In the entries that follow, the lines from the line containing "middle pip: (693, 188)" up to and including the line containing "thumb ip: (340, 250)" must be copied exactly, with pictures omitted.

DATA FOR THIS TASK:
_ _ _ _ _

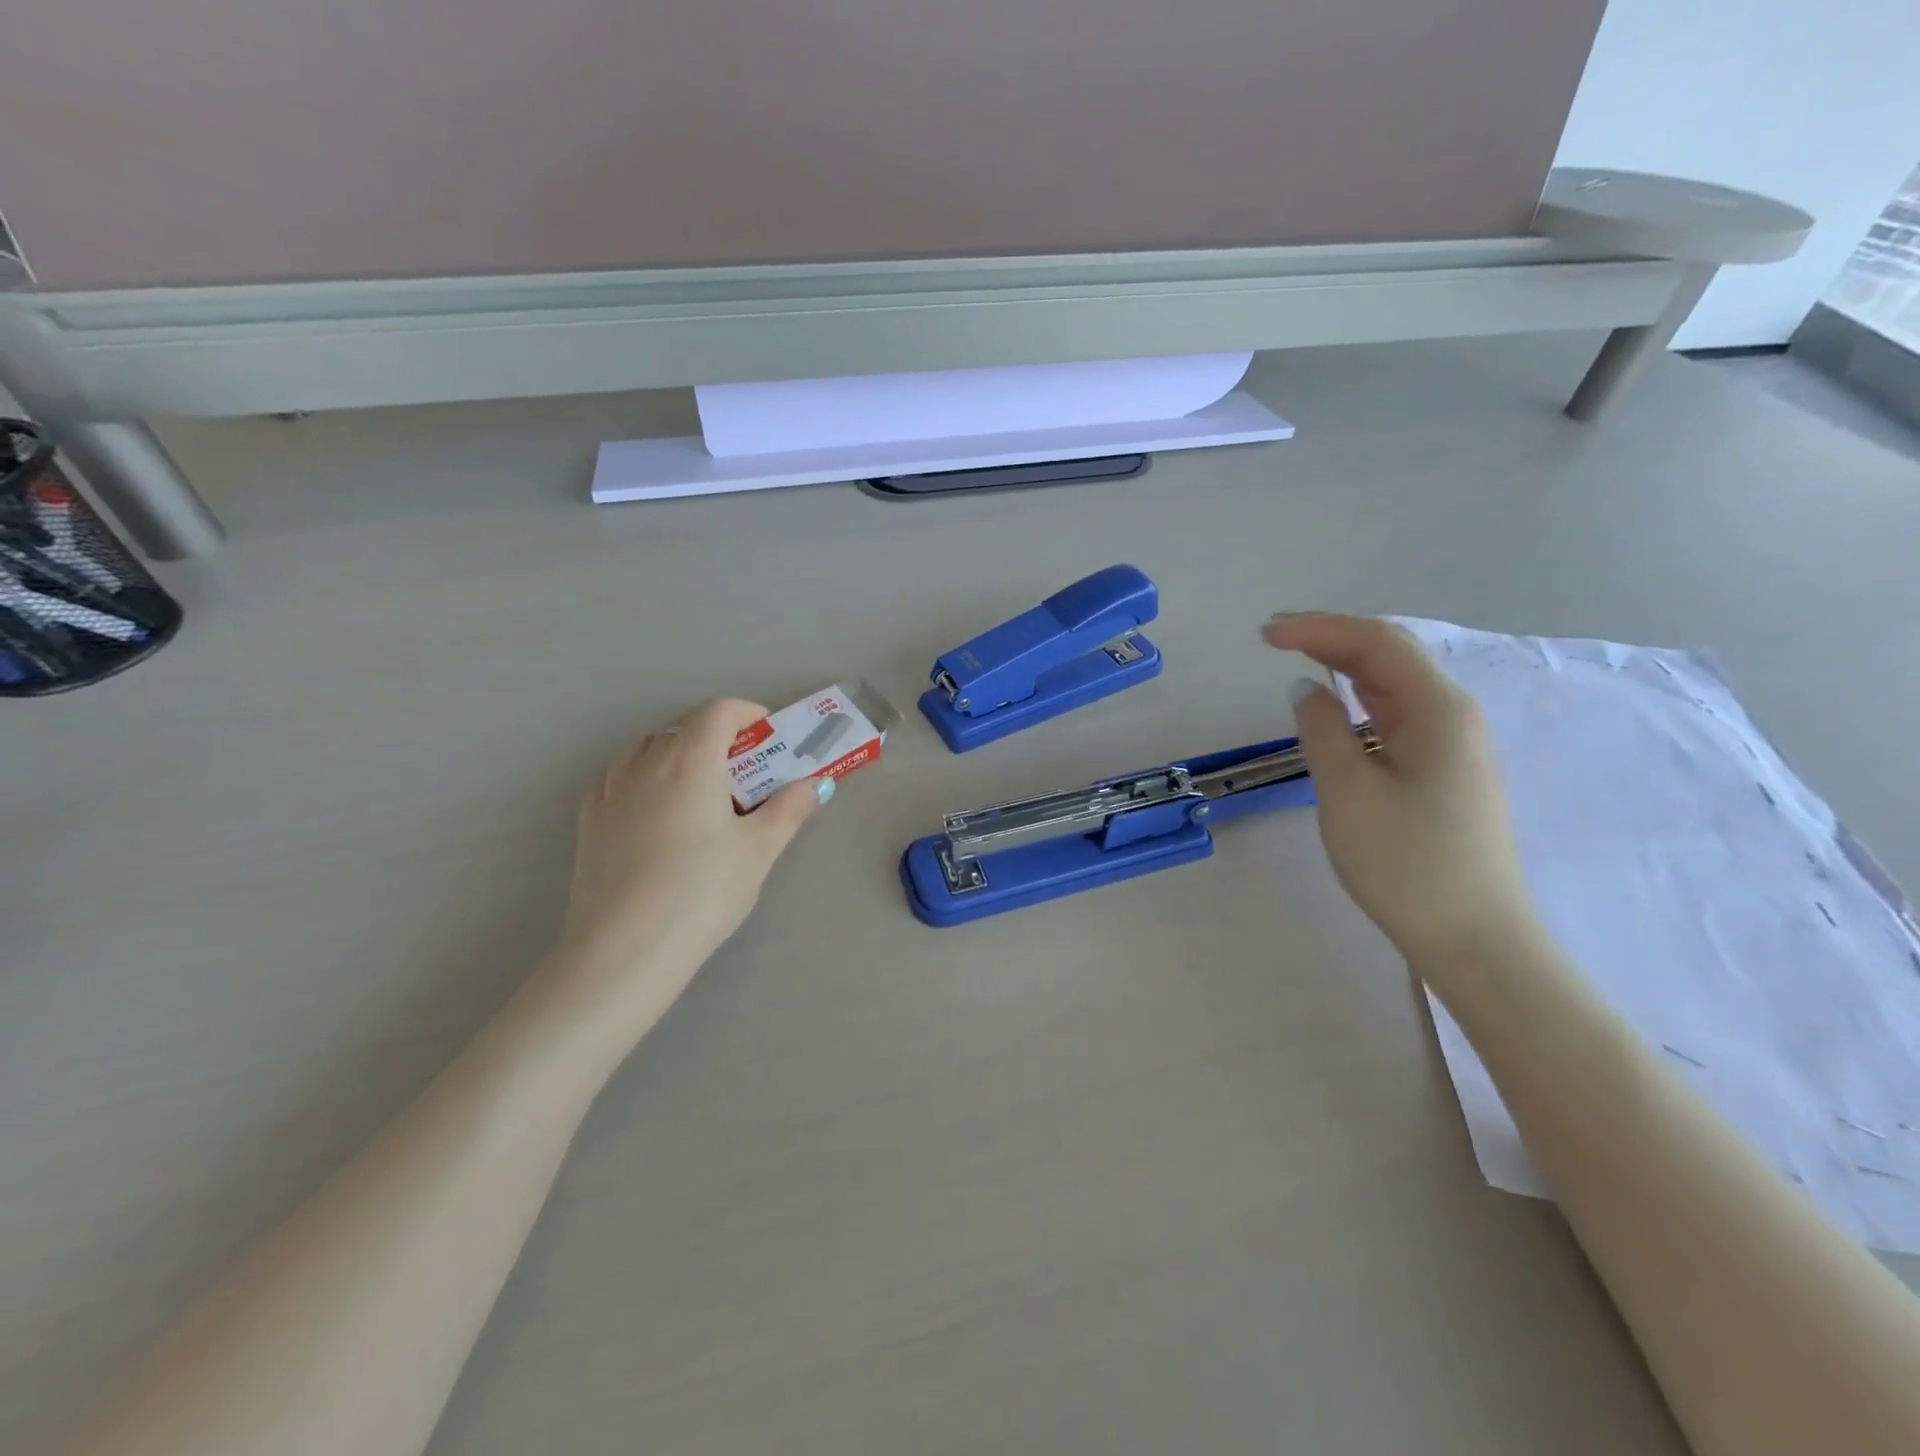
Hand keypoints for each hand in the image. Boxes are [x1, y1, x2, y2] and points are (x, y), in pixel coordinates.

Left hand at [542, 699, 827, 1037]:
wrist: (625, 949)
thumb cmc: (703, 890)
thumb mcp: (759, 850)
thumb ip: (790, 809)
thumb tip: (815, 783)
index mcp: (692, 761)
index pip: (718, 711)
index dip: (747, 713)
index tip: (768, 735)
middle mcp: (646, 762)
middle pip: (684, 726)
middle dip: (718, 734)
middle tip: (745, 768)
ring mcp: (611, 790)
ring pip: (647, 747)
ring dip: (678, 750)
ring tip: (700, 786)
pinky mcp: (588, 820)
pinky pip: (617, 775)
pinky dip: (642, 773)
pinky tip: (652, 803)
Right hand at [1263, 613, 1540, 974]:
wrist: (1472, 938)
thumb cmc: (1406, 862)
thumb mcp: (1348, 791)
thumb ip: (1323, 729)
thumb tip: (1308, 690)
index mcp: (1438, 710)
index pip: (1377, 643)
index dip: (1319, 628)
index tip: (1266, 634)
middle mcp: (1454, 716)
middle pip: (1391, 656)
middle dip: (1333, 637)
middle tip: (1275, 637)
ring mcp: (1454, 746)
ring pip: (1396, 686)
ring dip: (1347, 664)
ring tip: (1299, 658)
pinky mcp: (1445, 773)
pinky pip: (1398, 716)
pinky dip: (1362, 698)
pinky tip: (1340, 705)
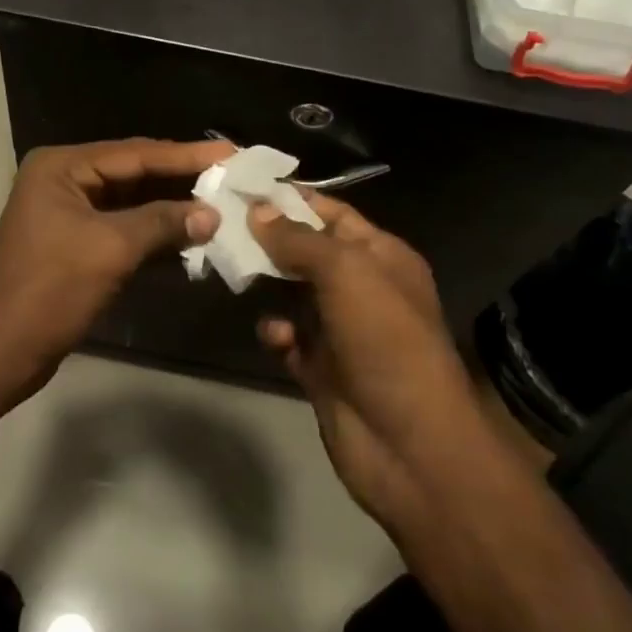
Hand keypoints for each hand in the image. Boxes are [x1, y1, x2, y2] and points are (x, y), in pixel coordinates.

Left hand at [0, 139, 229, 406]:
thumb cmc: (49, 290)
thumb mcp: (110, 250)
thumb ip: (163, 223)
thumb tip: (212, 214)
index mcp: (62, 167)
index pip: (136, 153)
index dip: (186, 154)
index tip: (232, 152)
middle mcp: (64, 179)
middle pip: (135, 172)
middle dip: (182, 179)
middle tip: (232, 175)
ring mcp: (68, 212)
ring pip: (132, 202)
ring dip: (172, 208)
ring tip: (221, 203)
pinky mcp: (75, 243)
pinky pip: (123, 228)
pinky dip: (155, 234)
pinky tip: (191, 238)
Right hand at [250, 195, 481, 528]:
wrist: (410, 445)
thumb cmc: (385, 338)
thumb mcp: (346, 271)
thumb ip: (299, 239)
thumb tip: (258, 210)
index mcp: (380, 255)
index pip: (331, 213)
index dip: (291, 199)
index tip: (243, 186)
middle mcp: (362, 287)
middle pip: (307, 251)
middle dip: (269, 238)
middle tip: (221, 223)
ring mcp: (341, 329)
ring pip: (293, 293)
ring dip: (266, 282)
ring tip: (233, 268)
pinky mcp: (321, 368)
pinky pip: (289, 338)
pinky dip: (277, 332)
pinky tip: (274, 335)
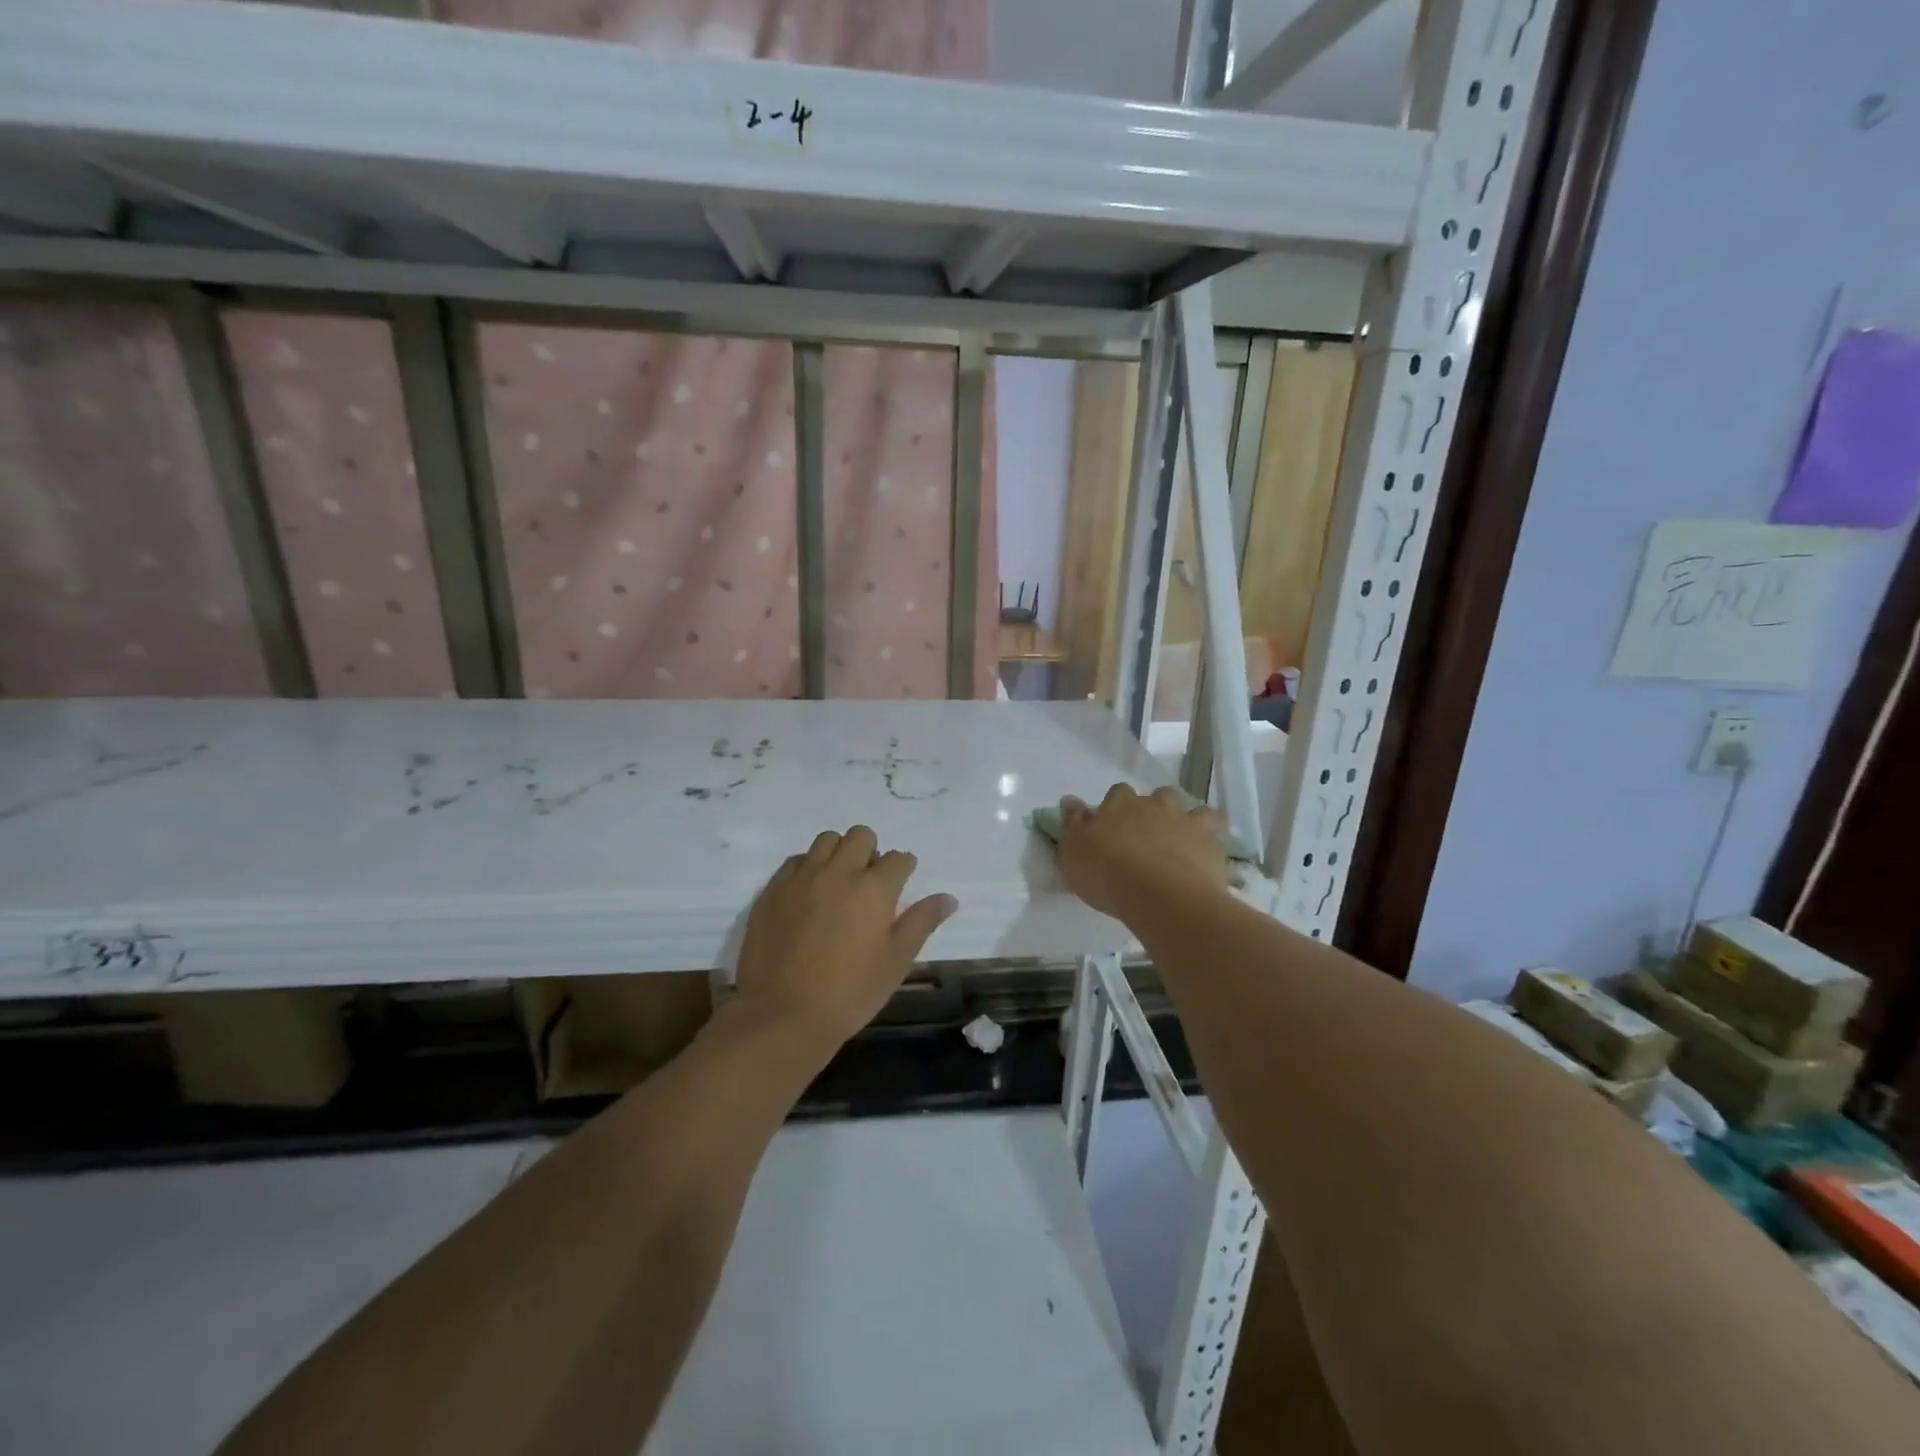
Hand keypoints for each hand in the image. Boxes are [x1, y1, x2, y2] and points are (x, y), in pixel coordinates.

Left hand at [733, 825, 956, 1050]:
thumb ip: (922, 923)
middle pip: (860, 836)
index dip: (904, 868)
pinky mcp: (773, 889)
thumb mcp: (896, 962)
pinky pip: (795, 862)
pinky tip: (808, 895)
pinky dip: (807, 868)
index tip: (901, 883)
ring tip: (837, 883)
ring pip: (826, 840)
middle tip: (869, 883)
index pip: (899, 858)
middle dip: (871, 852)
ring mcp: (801, 877)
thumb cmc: (849, 993)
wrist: (782, 1015)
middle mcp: (838, 871)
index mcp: (874, 888)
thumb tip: (948, 898)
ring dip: (838, 853)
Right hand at [1056, 784, 1233, 920]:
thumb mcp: (1073, 852)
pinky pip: (1216, 829)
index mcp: (1119, 804)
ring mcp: (1185, 820)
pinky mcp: (1210, 840)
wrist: (1158, 893)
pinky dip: (1212, 836)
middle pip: (1157, 796)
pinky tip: (1207, 852)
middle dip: (1154, 809)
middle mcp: (1154, 805)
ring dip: (1186, 819)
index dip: (1116, 807)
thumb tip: (1069, 801)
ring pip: (1190, 807)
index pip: (1117, 793)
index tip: (1113, 826)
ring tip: (1182, 842)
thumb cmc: (1106, 874)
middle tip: (1148, 835)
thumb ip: (1073, 824)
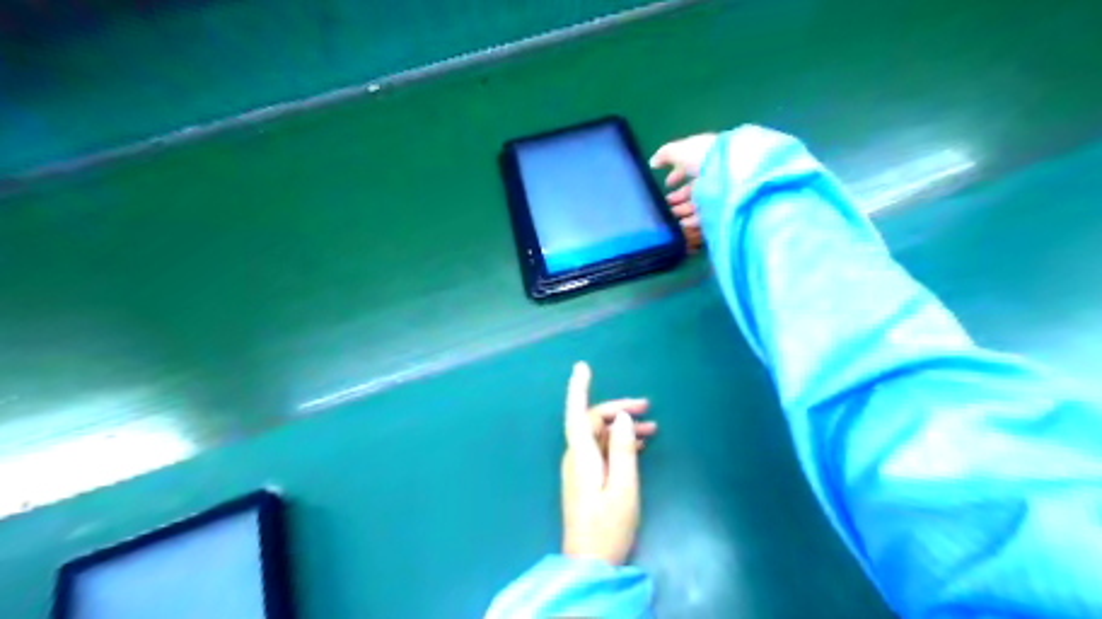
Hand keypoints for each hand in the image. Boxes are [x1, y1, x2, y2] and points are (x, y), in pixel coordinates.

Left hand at [560, 360, 652, 566]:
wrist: (589, 563)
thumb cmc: (608, 526)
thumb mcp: (624, 487)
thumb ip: (622, 450)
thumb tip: (621, 417)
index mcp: (582, 456)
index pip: (577, 413)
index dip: (579, 388)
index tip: (583, 367)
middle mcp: (576, 457)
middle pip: (592, 422)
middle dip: (617, 410)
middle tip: (647, 408)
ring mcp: (579, 468)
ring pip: (598, 436)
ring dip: (620, 428)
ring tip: (651, 429)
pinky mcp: (585, 479)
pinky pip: (600, 450)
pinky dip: (617, 443)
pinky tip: (637, 446)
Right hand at [648, 132, 719, 251]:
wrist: (731, 172)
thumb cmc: (703, 157)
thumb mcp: (680, 150)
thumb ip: (664, 155)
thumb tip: (652, 162)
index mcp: (705, 158)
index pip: (689, 167)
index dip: (676, 175)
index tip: (666, 184)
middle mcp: (712, 175)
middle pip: (693, 188)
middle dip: (678, 196)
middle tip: (665, 204)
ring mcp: (718, 193)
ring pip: (697, 203)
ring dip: (682, 209)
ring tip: (670, 216)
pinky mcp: (720, 209)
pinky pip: (705, 216)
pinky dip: (692, 220)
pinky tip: (681, 224)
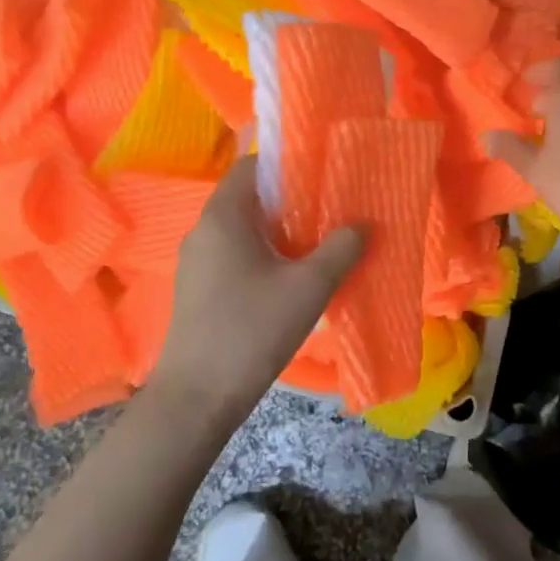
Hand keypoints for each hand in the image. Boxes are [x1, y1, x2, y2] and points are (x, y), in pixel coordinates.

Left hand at [154, 157, 364, 421]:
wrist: (198, 397)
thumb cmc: (252, 330)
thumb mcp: (309, 288)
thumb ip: (340, 250)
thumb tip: (362, 225)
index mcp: (223, 217)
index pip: (250, 167)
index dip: (286, 164)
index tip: (322, 174)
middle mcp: (204, 231)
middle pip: (249, 199)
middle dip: (290, 201)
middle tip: (331, 209)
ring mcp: (197, 263)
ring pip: (243, 231)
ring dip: (279, 232)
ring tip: (318, 243)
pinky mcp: (199, 290)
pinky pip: (235, 256)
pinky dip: (264, 255)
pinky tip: (291, 278)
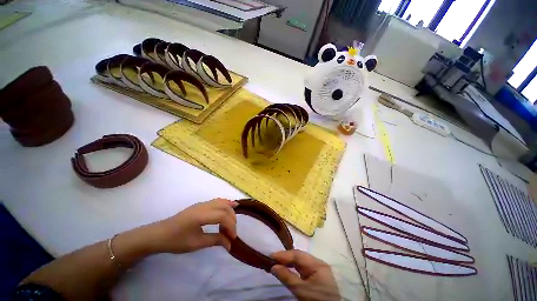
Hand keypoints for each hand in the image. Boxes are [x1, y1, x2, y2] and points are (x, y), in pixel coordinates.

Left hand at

_ _ _ _ _

WRITTEN REPLY:
middle pip: (693, 188)
middle dip: (678, 196)
middle tip: (665, 204)
ring mcp: (718, 193)
ring pip: (697, 203)
ring dip: (682, 209)
ring tip: (670, 216)
pinky mcp: (720, 209)
pinky pip: (705, 216)
pinky dip: (692, 220)
pinky tip: (681, 224)
Hand keypoints for each hand in the image. Boxes are [x1, y1, x2, y2] and points are (x, y), in pixel coordinates.

Left hand at [154, 157, 364, 421]:
wrist: (198, 397)
thumb cmc: (252, 330)
thumb mcp: (309, 288)
thumb ip: (340, 250)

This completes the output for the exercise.